Hey guys, I have been visiting this forum ever since I bought my 2010 Nissan Sentra SpecV. Finally I have my first question and would like some input.

I had a flat tire a few weeks ago and had to replaced both rear tires with some All-Season Bridgestones which cost me 300 dollars a piece. Also my right rear rim was bent because when I got the flat (on the highway) I had to pull over and drove on the rim for a few hundred meters. I ended up getting the right rear rim straightened for a around a hundred bucks which was a great deal (I think) at a wheel shop in my city. 

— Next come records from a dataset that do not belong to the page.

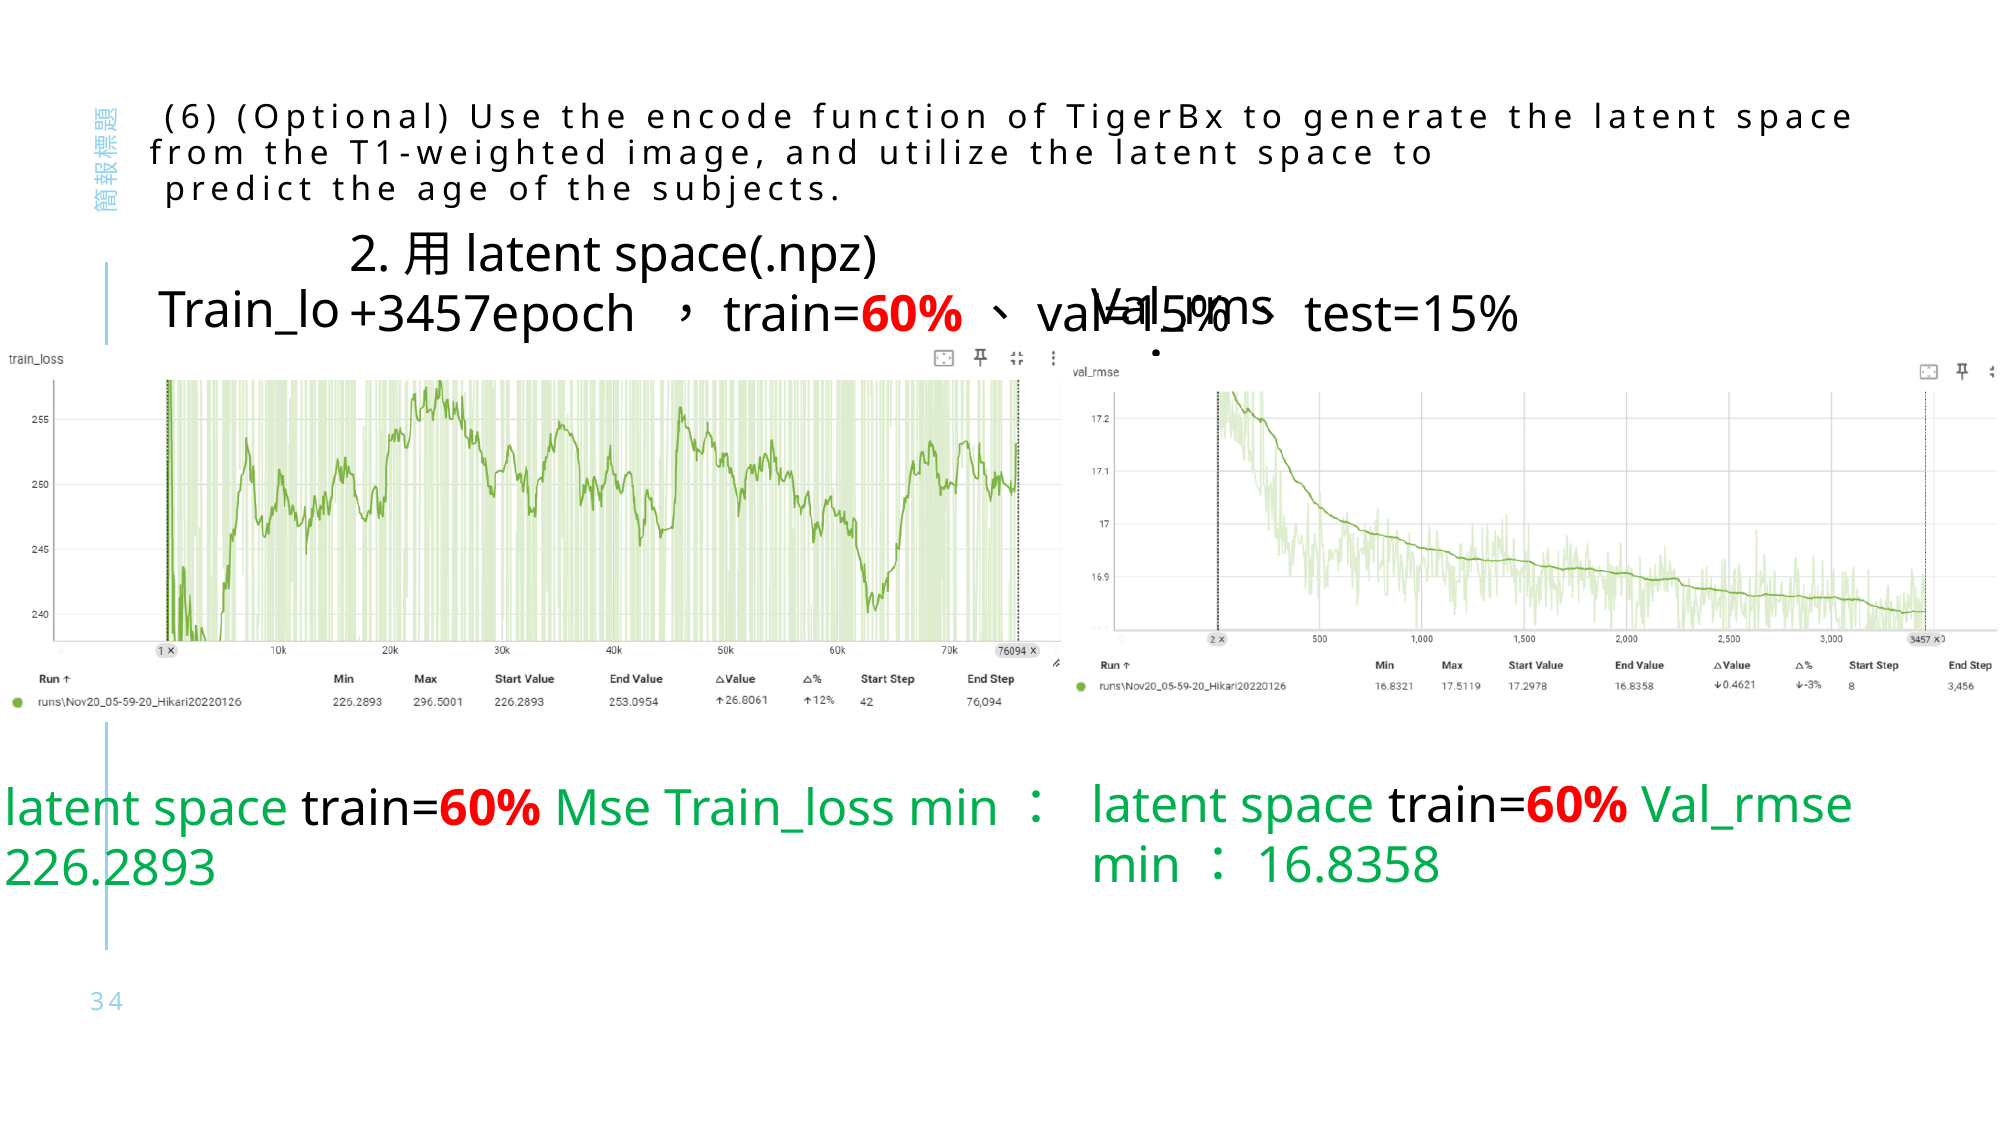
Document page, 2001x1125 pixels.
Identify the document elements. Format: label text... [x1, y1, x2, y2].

footer 簡報標題 [90, 107, 120, 242]
text_box 2.用latent space(.npz) +3457epoch ，train=60%、val=15%、test=15% [334, 213, 1749, 349]
text_box Train_loss： [143, 269, 334, 345]
text_box latent space train=60% Mse Train_loss min：226.2893 [0, 768, 1091, 964]
title (6) (Optional) Use the encode function of TigerBx to generate the latent space from the T1-weighted image, and utilize the latent space to predict the age of the subjects. [149, 99, 1909, 250]
picture [0, 345, 1997, 722]
text_box latent space train=60% Val_rmse min：16.8358 [1076, 765, 2000, 961]
slide_number 34 [68, 987, 144, 1018]
text_box Val_rmse： [1076, 349, 1306, 356]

I moved to a different province in canada recently and am in the process of getting a safety. After replacing all four tires now and straightening one rim, I was told now my front passenger rim in bent now. WTF I can't catch a break after spending a thousand bucks on 4 tires, rim straightening and alignments and safety inspections I am told I need to straighten one more rim?! 

Now that everybody understands my situation the two main questions I have are:

1) Does anybody know of frequent problems with 2010 Nissan sentra SpecV stock rims.
2) what kind of alloy are my 17' rims made out of? I was under the assumption that they were aluminum? But the technician tells me they are white steel because they are to heavy to be aluminum and too soft to be aluminum...??


----------